**Problem:** Retype all of the data below line for line, with no changes at all.

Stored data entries
★ ★ ★ ★ ★ ★ ★
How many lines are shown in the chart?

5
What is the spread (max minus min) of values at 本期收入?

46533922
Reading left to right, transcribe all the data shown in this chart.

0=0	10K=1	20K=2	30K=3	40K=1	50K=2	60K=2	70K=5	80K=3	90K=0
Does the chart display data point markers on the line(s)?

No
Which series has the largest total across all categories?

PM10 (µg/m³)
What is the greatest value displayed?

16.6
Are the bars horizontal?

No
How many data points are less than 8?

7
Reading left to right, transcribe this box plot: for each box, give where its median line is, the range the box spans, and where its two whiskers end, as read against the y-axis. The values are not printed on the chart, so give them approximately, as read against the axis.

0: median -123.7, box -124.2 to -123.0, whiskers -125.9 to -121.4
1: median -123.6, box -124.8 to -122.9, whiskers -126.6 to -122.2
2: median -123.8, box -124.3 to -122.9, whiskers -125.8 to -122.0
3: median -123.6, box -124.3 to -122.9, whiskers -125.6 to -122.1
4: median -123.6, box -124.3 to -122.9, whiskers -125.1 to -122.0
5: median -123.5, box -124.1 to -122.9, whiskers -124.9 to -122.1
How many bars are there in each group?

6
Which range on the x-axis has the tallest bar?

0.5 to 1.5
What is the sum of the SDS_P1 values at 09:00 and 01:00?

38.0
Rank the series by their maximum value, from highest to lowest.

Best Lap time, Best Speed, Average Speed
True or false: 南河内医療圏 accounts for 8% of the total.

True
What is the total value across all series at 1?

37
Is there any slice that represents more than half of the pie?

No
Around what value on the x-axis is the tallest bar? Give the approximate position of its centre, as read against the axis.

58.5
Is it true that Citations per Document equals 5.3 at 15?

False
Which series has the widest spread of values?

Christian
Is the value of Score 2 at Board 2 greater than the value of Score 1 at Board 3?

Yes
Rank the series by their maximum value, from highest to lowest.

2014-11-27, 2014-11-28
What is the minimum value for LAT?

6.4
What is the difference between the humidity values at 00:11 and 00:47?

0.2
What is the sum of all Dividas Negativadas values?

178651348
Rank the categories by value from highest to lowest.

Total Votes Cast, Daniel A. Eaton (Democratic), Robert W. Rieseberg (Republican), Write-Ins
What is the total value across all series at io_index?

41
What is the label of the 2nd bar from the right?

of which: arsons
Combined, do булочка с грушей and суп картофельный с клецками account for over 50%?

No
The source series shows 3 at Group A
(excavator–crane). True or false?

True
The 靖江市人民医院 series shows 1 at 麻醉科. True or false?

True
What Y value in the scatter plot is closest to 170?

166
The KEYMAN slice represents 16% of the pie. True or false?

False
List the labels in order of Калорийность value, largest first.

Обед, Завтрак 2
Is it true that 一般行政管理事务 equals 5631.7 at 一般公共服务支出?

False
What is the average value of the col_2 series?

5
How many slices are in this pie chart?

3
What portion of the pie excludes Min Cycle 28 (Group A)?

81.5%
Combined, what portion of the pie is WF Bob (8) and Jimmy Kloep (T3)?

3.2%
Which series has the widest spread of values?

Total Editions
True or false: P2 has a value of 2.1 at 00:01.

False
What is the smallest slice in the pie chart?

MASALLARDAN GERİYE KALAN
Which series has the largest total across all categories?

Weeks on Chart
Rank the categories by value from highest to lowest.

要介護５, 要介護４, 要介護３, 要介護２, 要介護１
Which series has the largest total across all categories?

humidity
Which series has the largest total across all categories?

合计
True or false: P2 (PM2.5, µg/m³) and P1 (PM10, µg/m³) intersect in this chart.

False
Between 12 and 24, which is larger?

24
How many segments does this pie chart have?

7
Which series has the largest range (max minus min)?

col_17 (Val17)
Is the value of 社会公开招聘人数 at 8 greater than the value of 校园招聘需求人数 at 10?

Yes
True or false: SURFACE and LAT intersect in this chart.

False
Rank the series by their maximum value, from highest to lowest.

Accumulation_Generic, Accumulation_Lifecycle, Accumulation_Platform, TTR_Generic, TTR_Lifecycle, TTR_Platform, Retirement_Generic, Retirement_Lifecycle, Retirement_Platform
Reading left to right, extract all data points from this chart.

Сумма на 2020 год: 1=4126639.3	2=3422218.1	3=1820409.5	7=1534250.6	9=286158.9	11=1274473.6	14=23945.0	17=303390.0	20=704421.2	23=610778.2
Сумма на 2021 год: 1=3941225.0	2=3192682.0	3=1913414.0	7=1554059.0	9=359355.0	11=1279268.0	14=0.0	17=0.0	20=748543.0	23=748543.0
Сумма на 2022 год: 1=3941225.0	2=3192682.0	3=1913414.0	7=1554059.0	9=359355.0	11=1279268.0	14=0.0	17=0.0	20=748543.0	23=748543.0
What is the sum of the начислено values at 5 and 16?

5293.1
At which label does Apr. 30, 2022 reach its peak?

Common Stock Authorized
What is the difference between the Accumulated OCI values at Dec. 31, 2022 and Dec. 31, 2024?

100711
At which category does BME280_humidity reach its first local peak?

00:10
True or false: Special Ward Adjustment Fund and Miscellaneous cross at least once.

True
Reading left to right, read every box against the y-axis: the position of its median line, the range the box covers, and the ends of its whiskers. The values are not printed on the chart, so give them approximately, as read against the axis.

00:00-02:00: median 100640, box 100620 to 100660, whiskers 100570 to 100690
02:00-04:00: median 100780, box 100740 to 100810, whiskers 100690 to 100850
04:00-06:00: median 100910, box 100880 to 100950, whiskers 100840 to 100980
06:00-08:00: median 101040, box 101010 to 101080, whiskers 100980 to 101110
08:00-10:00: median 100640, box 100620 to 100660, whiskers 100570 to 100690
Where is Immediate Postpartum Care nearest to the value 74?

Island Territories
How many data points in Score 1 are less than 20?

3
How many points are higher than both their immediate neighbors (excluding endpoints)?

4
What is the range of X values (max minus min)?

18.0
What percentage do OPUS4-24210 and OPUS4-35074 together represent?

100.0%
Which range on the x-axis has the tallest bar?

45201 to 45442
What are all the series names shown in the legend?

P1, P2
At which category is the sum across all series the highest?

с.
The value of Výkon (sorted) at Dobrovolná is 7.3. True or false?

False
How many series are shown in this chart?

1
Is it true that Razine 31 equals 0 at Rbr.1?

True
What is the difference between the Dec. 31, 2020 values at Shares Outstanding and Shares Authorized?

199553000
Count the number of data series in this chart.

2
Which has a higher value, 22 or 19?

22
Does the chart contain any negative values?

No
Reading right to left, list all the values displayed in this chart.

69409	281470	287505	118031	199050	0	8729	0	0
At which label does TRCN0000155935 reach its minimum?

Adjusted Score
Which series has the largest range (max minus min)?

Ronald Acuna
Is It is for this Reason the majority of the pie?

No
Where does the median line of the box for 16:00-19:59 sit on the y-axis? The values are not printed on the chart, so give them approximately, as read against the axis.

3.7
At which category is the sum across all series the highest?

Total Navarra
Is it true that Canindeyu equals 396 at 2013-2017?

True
★ ★ ★ ★ ★ ★ ★
**Response:**
How many lines are shown in the chart?

5
What is the spread (max minus min) of values at 本期收入?

46533922
Reading left to right, transcribe all the data shown in this chart.

0=0	10K=1	20K=2	30K=3	40K=1	50K=2	60K=2	70K=5	80K=3	90K=0
Does the chart display data point markers on the line(s)?

No
Which series has the largest total across all categories?

PM10 (µg/m³)
What is the greatest value displayed?

16.6
Are the bars horizontal?

No
How many data points are less than 8?

7
Reading left to right, transcribe this box plot: for each box, give where its median line is, the range the box spans, and where its two whiskers end, as read against the y-axis. The values are not printed on the chart, so give them approximately, as read against the axis.

0: median -123.7, box -124.2 to -123.0, whiskers -125.9 to -121.4
1: median -123.6, box -124.8 to -122.9, whiskers -126.6 to -122.2
2: median -123.8, box -124.3 to -122.9, whiskers -125.8 to -122.0
3: median -123.6, box -124.3 to -122.9, whiskers -125.6 to -122.1
4: median -123.6, box -124.3 to -122.9, whiskers -125.1 to -122.0
5: median -123.5, box -124.1 to -122.9, whiskers -124.9 to -122.1
How many bars are there in each group?

6
Which range on the x-axis has the tallest bar?

0.5 to 1.5
What is the sum of the SDS_P1 values at 09:00 and 01:00?

38.0
Rank the series by their maximum value, from highest to lowest.

Best Lap time, Best Speed, Average Speed
True or false: 南河内医療圏 accounts for 8% of the total.

True
What is the total value across all series at 1?

37
Is there any slice that represents more than half of the pie?

No
Around what value on the x-axis is the tallest bar? Give the approximate position of its centre, as read against the axis.

58.5
Is it true that Citations per Document equals 5.3 at 15?

False
Which series has the widest spread of values?

Christian
Is the value of Score 2 at Board 2 greater than the value of Score 1 at Board 3?

Yes
Rank the series by their maximum value, from highest to lowest.

2014-11-27, 2014-11-28
What is the minimum value for LAT?

6.4
What is the difference between the humidity values at 00:11 and 00:47?

0.2
What is the sum of all Dividas Negativadas values?

178651348
Rank the categories by value from highest to lowest.

Total Votes Cast, Daniel A. Eaton (Democratic), Robert W. Rieseberg (Republican), Write-Ins
What is the total value across all series at io_index?

41
What is the label of the 2nd bar from the right?

of which: arsons
Combined, do булочка с грушей and суп картофельный с клецками account for over 50%?

No
The source series shows 3 at Group A
(excavator–crane). True or false?

True
The 靖江市人民医院 series shows 1 at 麻醉科. True or false?

True
What Y value in the scatter plot is closest to 170?

166
The KEYMAN slice represents 16% of the pie. True or false?

False
List the labels in order of Калорийность value, largest first.

Обед, Завтрак 2
Is it true that 一般行政管理事务 equals 5631.7 at 一般公共服务支出?

False
What is the average value of the col_2 series?

5
How many slices are in this pie chart?

3
What portion of the pie excludes Min Cycle 28 (Group A)?

81.5%
Combined, what portion of the pie is WF Bob (8) and Jimmy Kloep (T3)?

3.2%
Which series has the widest spread of values?

Total Editions
True or false: P2 has a value of 2.1 at 00:01.

False
What is the smallest slice in the pie chart?

MASALLARDAN GERİYE KALAN
Which series has the largest total across all categories?

Weeks on Chart
Rank the categories by value from highest to lowest.

要介護５, 要介護４, 要介護３, 要介護２, 要介護１
Which series has the largest total across all categories?

humidity
Which series has the largest total across all categories?

合计
True or false: P2 (PM2.5, µg/m³) and P1 (PM10, µg/m³) intersect in this chart.

False
Between 12 and 24, which is larger?

24
How many segments does this pie chart have?

7
Which series has the largest range (max minus min)?

col_17 (Val17)
Is the value of 社会公开招聘人数 at 8 greater than the value of 校园招聘需求人数 at 10?

Yes
True or false: SURFACE and LAT intersect in this chart.

False
Rank the series by their maximum value, from highest to lowest.

Accumulation_Generic, Accumulation_Lifecycle, Accumulation_Platform, TTR_Generic, TTR_Lifecycle, TTR_Platform, Retirement_Generic, Retirement_Lifecycle, Retirement_Platform
Reading left to right, extract all data points from this chart.

Сумма на 2020 год: 1=4126639.3	2=3422218.1	3=1820409.5	7=1534250.6	9=286158.9	11=1274473.6	14=23945.0	17=303390.0	20=704421.2	23=610778.2
Сумма на 2021 год: 1=3941225.0	2=3192682.0	3=1913414.0	7=1554059.0	9=359355.0	11=1279268.0	14=0.0	17=0.0	20=748543.0	23=748543.0
Сумма на 2022 год: 1=3941225.0	2=3192682.0	3=1913414.0	7=1554059.0	9=359355.0	11=1279268.0	14=0.0	17=0.0	20=748543.0	23=748543.0
What is the sum of the начислено values at 5 and 16?

5293.1
At which label does Apr. 30, 2022 reach its peak?

Common Stock Authorized
What is the difference between the Accumulated OCI values at Dec. 31, 2022 and Dec. 31, 2024?

100711
At which category does BME280_humidity reach its first local peak?

00:10
True or false: Special Ward Adjustment Fund and Miscellaneous cross at least once.

True
Reading left to right, read every box against the y-axis: the position of its median line, the range the box covers, and the ends of its whiskers. The values are not printed on the chart, so give them approximately, as read against the axis.

00:00-02:00: median 100640, box 100620 to 100660, whiskers 100570 to 100690
02:00-04:00: median 100780, box 100740 to 100810, whiskers 100690 to 100850
04:00-06:00: median 100910, box 100880 to 100950, whiskers 100840 to 100980
06:00-08:00: median 101040, box 101010 to 101080, whiskers 100980 to 101110
08:00-10:00: median 100640, box 100620 to 100660, whiskers 100570 to 100690
Where is Immediate Postpartum Care nearest to the value 74?

Island Territories
How many data points in Score 1 are less than 20?

3
How many points are higher than both their immediate neighbors (excluding endpoints)?

4
What is the range of X values (max minus min)?

18.0
What percentage do OPUS4-24210 and OPUS4-35074 together represent?

100.0%
Which range on the x-axis has the tallest bar?

45201 to 45442
What are all the series names shown in the legend?

P1, P2
At which category is the sum across all series the highest?

с.
The value of Výkon (sorted) at Dobrovolná is 7.3. True or false?

False
How many series are shown in this chart?

1
Is it true that Razine 31 equals 0 at Rbr.1?

True
What is the difference between the Dec. 31, 2020 values at Shares Outstanding and Shares Authorized?

199553000
Count the number of data series in this chart.

2
Which has a higher value, 22 or 19?

22
Does the chart contain any negative values?

No
Reading right to left, list all the values displayed in this chart.

69409	281470	287505	118031	199050	0	8729	0	0
At which label does TRCN0000155935 reach its minimum?

Adjusted Score
Which series has the largest range (max minus min)?

Ronald Acuna
Is It is for this Reason the majority of the pie?

No
Where does the median line of the box for 16:00-19:59 sit on the y-axis? The values are not printed on the chart, so give them approximately, as read against the axis.

3.7
At which category is the sum across all series the highest?

Total Navarra
Is it true that Canindeyu equals 396 at 2013-2017?

True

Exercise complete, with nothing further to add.